Another foreign policy blunder continuing without a break for 48 years on our doorstep could explode soon and cast doubts on the judgment of the last 10 U.S. presidents.

Cuban dictator Fidel Castro is now 80 years old and failing. So, Bush administration agencies are preparing for this nightmare: The possibility that if Castro dies tens of thousands of Cubans would flee for Florida or across the fence into the U.S. Navy base at Guantanamo on Cuban soil, while hundreds of boaters in Florida would race toward Cuba to pick up more thousands of relatives and friends.

Agencies led by the Coast Guard in southern Florida conducted a drill last week to prevent those scenarios.

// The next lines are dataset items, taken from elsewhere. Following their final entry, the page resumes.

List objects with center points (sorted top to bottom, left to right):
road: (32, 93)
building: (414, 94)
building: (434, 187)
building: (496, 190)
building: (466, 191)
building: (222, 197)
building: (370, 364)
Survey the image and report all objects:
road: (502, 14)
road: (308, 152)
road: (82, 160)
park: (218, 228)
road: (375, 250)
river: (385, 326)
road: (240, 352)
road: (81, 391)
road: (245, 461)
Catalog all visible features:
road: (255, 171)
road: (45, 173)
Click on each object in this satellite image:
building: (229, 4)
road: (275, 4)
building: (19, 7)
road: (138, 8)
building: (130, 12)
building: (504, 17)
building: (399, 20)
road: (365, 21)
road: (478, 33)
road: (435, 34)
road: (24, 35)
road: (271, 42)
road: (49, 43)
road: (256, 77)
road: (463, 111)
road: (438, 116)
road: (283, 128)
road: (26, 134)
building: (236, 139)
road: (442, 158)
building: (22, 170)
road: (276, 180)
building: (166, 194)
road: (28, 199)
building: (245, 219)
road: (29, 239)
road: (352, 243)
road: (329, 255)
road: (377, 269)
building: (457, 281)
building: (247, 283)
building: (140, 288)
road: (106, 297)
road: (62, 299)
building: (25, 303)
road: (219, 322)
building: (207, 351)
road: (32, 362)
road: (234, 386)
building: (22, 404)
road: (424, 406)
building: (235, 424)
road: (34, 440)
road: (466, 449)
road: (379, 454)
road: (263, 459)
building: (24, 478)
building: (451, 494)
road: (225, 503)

The Navy also is building a 10,000-bed facility at Guantanamo for a possible flood of refugees.

However, stemming a new tide of refugees may be pure Washington wishful thinking. Policy toward Cuba has been formulated not by reason or diplomatic skill but by impulsive, seat-of-the-pants politics of nearly 1 million Cuban Americans in southern Florida. So, how dare Washington deny them a chance to help relatives flee Cuba? Furthermore, where would the shorthanded Coast Guard find forces to stop boatlift stampedes and also protect ports from terrorists?

Beginning with the last days of the Eisenhower administration, presidents through Kennedy, Johnson, Nixon, Ford, Carter, Reagan, Bush the Elder, Clinton and Bush the Junior have pandered to Cuban American whims to isolate Cuba with ever tougher sanctions they vowed would bring down Castro.

This was nitwit thinking, of course. Castro survived. In the process, a far more effective strategy was sidelined for lack of Latin machismo—resuming trade with Castro, spreading free enterprise in the destitute communist island and thereby weaning Cubans off Marxist habits and probably obviating current fears of an explosive refugee exodus.

Bungling policy toward Cuba parallels policy in Iraq, which is dictated by a handful of armchair neocon theorists with their heads in the clouds.

Billions of tax dollars have been spent enforcing the embargo against Castro and housing and processing tens of thousands of Cuban refugees while sacrificing billions of dollars in lost sales of U.S. products to Cuba.

And because of southern Florida's testy Cuban-American population, politicians have kept Washington on a short leash with promises of election support and the costs will be even higher in post-Castro Cuba. Like Sunnis and Shiites struggling for control of Iraq, stay-behind Cuban communists and Cubans in Florida will battle for control of the threadbare island, inevitably dragging the United States into another nation-building debacle.